With single quotes there will be no variable substitution.
Use double quotes
Blog: lucd.info Twitter: @LucD22 Co-author PowerCLI Reference
Using this code:
$script = @" | ||
$NumDisks = (Get-Wmiobject -class Win32_DiskDrive).count | ||
for($CurrentDisk = 1; $NumDisks -gt $CurrentDisk; $CurrentDisk++) | ||
{ | ||
out-file c:\diskpartscript.txt -Encoding ASCII -InputObject "select disk $CurrentDisk`r`n online disk noerr`r`n attributes disk clear readonly`r`n clean`r`n create partition primary`r`n format fs=ntfs quick`r`n assign letter=($datahash[$currentdisk])[1]" | ||
diskpart /s c:\diskpartscript.txt | ||
} | ||
"@ |
Produced the following error:
PowerCLI C:\> Invoke-VMScript -ScriptText $script -vm $displayname -GuestCredential $localadmincreds -ScriptType Powershell
ScriptOutput
-------------------------------------------------------------------------------
At line:2 char:32
| + for( = 1; -gt ; ++)
| + ~
| Missing expression after unary operator '++'.

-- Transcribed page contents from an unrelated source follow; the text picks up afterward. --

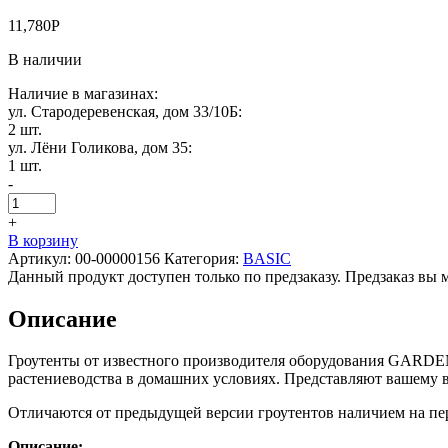
11,780
Р
В наличии
Наличие в магазинах:
ул. Стародеревенская, дом 33/10Б:
2 шт.
ул. Лёни Голикова, дом 35:
1 шт.
-
+
В корзину
Артикул:
00-00000156
Категория:
BASIC
Данный продукт доступен только по предзаказу. Предзаказ вы 
Описание
Гроутенты от известного производителя оборудования GARD
растениеводства в домашних условиях. Представляют вашему 
Отличаются от предыдущей версии гроутентов наличием на пер
Описание: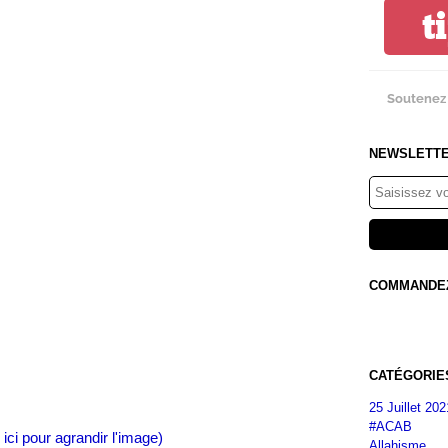
t
Soutenez 
NEWSLETT
COMMANDEZ 
CATÉGORIE
25 Juillet 202
#ACAB
 ici pour agrandir l'image)
Allahisme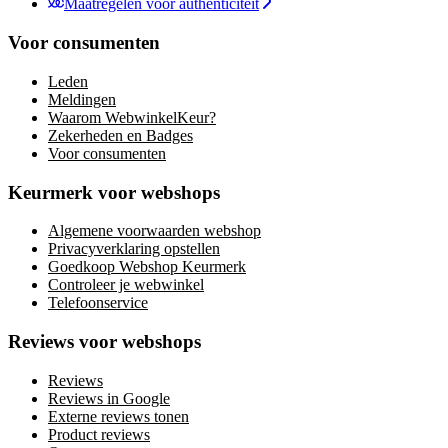
Maatregelen voor authenticiteit
Voor consumenten
Leden
Meldingen
Waarom WebwinkelKeur?
Zekerheden en Badges
Voor consumenten
Keurmerk voor webshops
Algemene voorwaarden webshop
Privacyverklaring opstellen
Goedkoop Webshop Keurmerk
Controleer je webwinkel
Telefoonservice
Reviews voor webshops
Reviews
Reviews in Google
Externe reviews tonen
Product reviews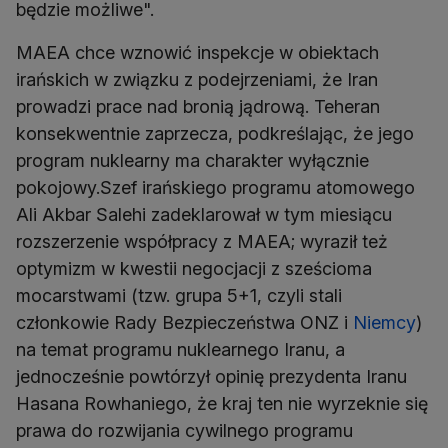
będzie możliwe".
MAEA chce wznowić inspekcje w obiektach
irańskich w związku z podejrzeniami, że Iran
prowadzi prace nad bronią jądrową. Teheran
konsekwentnie zaprzecza, podkreślając, że jego
program nuklearny ma charakter wyłącznie
pokojowy.Szef irańskiego programu atomowego
Ali Akbar Salehi zadeklarował w tym miesiącu
rozszerzenie współpracy z MAEA; wyraził też
optymizm w kwestii negocjacji z sześcioma
mocarstwami (tzw. grupa 5+1, czyli stali
członkowie Rady Bezpieczeństwa ONZ i
Niemcy
)
na temat programu nuklearnego Iranu, a
jednocześnie powtórzył opinię prezydenta Iranu
Hasana Rowhaniego, że kraj ten nie wyrzeknie się
prawa do rozwijania cywilnego programu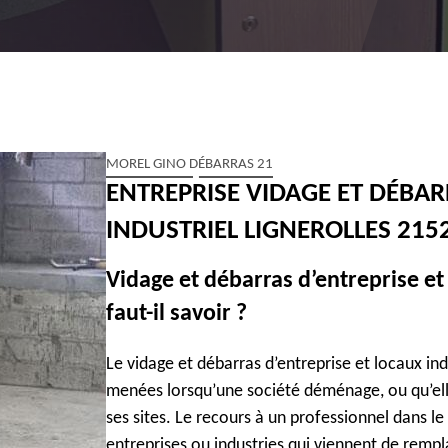
MOREL GINO DÉBARRAS 21
ENTREPRISE VIDAGE ET DÉBAR
INDUSTRIEL LIGNEROLLES 215
Vidage et débarras d’entreprise et 
faut-il savoir ?
Le vidage et débarras d’entreprise et locaux ind
menées lorsqu’une société déménage, ou qu’el
ses sites. Le recours à un professionnel dans l
entreprises ou industries qui viennent de remp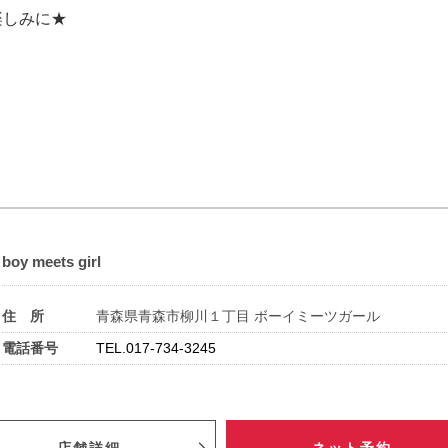
楽しみに★
boy meets girl
住 所
青森県青森市柳川１丁目 ボーイミーツガール
電話番号
TEL.017-734-3245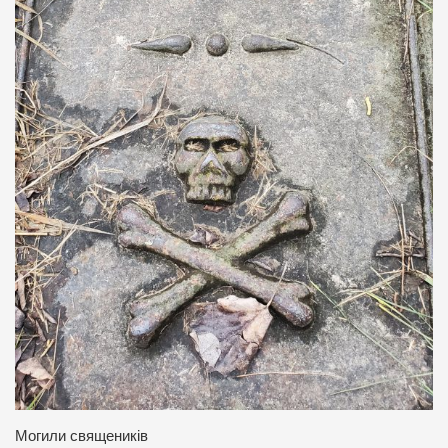
Могили священиків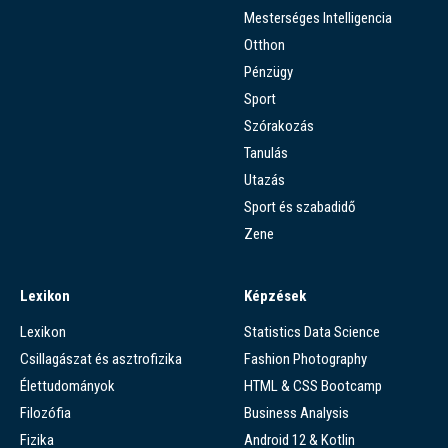
Mesterséges Intelligencia
Otthon
Pénzügy
Sport
Szórakozás
Tanulás
Utazás
Sport és szabadidő
Zene
Lexikon
Képzések
Lexikon
Statistics Data Science
Csillagászat és asztrofizika
Fashion Photography
Élettudományok
HTML & CSS Bootcamp
Filozófia
Business Analysis
Fizika
Android 12 & Kotlin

| + CategoryInfo : ParserError: (:) [],
ParentContainsErrorRecordEx
| ception
| + FullyQualifiedErrorId : MissingExpressionAfterOperator
|
|
-------------------------------------------------------------------------------
The below code works, I had to hardcode the variable names in, if you have a better method please let me know!
$i = 1
do
{
$drive = $datahash.Keys | ? {$_ -eq $i} | %{$datahash[$_][1]}
$script = @"
out-file c:\diskpartscript.txt -Encoding ASCII -InputObject "select disk $i`r`n online disk noerr`r`n attributes disk clear readonly`r`n clean`r`n create partition primary`r`n format fs=ntfs quick`r`n assign letter=$drive"
diskpart /s c:\diskpartscript.txt
"@
Invoke-VMScript -ScriptText $script -VM $displayname -GuestCredential $localadmincreds -scripttype powershell
$i++
}
until($i -eq $datahash.count)
After some further editing, i got it down to:
foreach ( $name in $datahash.keys )
{
$script += '"select disk ' + $name + '`r`nonline disk noerr`r`nattributes disk clear readonly`r`nclean`r`ncreate partition primary`r`nformat fs=ntfs quick`r`nassign letter=' + $datahash[$name][1] + '"|diskpart;'
}
Invoke-VMScript -ScriptText $script -VM $displayname -GuestCredential $localadmincreds -scripttype powershell | out-null
There are but a few simple rules for variable substitution in here-strings.
As an example
$u = 2
$t1 = @"
Value $u
"@
$t2 = @'
Value $u
'@
$t3 = @"
Value `$u
"@
$t1
$t2
$t3
Blog: lucd.info Twitter: @LucD22 Co-author PowerCLI Reference
Very helpful post for the future, thanks!